You might be thinking that your problems don’t compare to mine. They don’t. Whether it’s the loss of a family member, mental illness, financial troubles, they are yours alone. Companies want to see who you are at your best, but they also want to see who you are at your worst. Who are you really when (pardon my French) shit hits the fan? They want to see how you’re an asset when a company faces a problem.

Companies want to see who you are at your best, but they also want to see who you are at your worst.

It’s impossible to go through life without earning some scars. Some of the best people I know have experienced some sort of tragedy, but they turned it into an inspirational story. I encourage you to look at your resume, transcript, application — whatever it is, and find what makes you different.

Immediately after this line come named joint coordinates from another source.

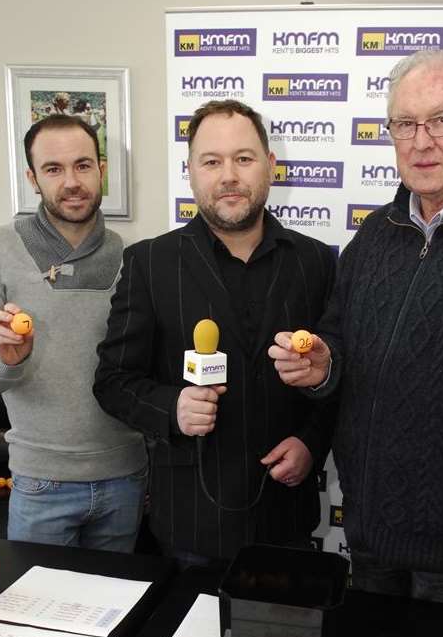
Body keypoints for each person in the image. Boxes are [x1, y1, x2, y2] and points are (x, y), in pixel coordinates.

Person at [269, 50, 443, 611]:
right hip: (372, 544)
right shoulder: (374, 239)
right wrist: (322, 367)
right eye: (405, 123)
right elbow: (340, 354)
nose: (421, 140)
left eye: (442, 120)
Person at [94, 100, 336, 563]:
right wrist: (172, 408)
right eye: (212, 161)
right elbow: (113, 382)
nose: (229, 175)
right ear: (191, 172)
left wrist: (312, 441)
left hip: (284, 516)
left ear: (270, 166)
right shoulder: (149, 263)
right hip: (189, 523)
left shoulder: (316, 261)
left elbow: (337, 374)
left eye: (244, 159)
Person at [0, 115, 147, 550]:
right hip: (39, 483)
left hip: (126, 478)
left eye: (83, 165)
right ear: (32, 178)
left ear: (101, 170)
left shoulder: (137, 258)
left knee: (117, 614)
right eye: (53, 169)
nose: (71, 181)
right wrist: (6, 361)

If your life was a movie, where is the rise and fall? The climax? The call to action? Reflect on your shortcomings, then overcome.

I have gotten more job offers this year than at any time in my life, which surprised me because I thought I was losing steam. But the more I networked and reached out, the more I told my story, the more I resonated with people who wanted me on their team.

No matter where you are in life, you can overcome. The first step is taking that initiative. I’d be lying to you if I said it was easy. I’d also be lying if I said it’s not worth it.